Material to process:
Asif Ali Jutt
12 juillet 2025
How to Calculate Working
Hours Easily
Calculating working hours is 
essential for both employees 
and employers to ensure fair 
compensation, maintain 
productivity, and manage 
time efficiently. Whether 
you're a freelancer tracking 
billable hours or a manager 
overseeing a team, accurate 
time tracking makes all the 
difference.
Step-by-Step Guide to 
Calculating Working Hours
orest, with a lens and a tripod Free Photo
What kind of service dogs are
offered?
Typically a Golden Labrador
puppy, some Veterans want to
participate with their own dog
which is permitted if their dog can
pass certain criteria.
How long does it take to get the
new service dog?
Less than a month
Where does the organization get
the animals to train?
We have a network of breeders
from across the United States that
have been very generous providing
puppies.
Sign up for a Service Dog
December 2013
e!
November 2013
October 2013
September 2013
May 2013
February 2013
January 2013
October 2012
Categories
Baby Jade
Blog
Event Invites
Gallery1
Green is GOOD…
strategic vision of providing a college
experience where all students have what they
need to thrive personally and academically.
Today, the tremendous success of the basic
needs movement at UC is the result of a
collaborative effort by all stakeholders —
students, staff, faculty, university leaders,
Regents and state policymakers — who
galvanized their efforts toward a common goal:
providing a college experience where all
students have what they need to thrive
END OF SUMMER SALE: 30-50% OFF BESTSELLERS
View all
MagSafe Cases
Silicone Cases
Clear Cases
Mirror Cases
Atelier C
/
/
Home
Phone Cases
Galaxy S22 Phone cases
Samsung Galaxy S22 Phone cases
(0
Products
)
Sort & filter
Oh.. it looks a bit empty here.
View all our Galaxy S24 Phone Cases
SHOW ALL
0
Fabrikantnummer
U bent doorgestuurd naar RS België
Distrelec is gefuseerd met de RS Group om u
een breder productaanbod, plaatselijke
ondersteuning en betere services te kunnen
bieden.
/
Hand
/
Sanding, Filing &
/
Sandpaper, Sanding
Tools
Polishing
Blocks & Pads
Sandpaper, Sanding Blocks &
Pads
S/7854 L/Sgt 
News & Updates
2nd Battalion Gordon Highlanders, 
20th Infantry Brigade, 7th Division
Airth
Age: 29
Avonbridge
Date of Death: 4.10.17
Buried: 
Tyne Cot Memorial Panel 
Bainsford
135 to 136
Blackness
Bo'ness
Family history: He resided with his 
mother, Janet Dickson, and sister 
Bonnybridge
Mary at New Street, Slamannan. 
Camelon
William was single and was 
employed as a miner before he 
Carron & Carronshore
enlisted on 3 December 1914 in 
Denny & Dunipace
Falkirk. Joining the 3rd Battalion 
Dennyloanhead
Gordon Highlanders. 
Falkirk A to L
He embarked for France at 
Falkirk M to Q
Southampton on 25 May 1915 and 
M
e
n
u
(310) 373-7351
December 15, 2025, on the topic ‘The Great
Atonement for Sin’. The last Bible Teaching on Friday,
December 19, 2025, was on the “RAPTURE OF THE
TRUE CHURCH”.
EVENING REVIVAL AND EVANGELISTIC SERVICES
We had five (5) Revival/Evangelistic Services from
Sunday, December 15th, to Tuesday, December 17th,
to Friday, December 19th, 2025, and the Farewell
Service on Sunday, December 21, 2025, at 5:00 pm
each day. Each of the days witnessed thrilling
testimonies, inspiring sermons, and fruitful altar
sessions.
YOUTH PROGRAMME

--

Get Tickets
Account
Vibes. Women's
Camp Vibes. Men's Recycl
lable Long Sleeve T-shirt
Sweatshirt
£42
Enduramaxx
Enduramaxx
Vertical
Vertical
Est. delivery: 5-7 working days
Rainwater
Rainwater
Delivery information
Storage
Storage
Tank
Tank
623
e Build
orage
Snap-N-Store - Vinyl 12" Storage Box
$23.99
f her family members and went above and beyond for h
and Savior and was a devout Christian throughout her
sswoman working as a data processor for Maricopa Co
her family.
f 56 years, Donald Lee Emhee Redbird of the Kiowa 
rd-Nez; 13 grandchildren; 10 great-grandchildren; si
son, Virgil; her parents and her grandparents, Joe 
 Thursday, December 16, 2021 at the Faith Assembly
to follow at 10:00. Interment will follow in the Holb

Action item: After identifying the lines above that contain "Gordon", copy each one.

Result:
2nd Battalion Gordon Highlanders, 
Gordon Highlanders. 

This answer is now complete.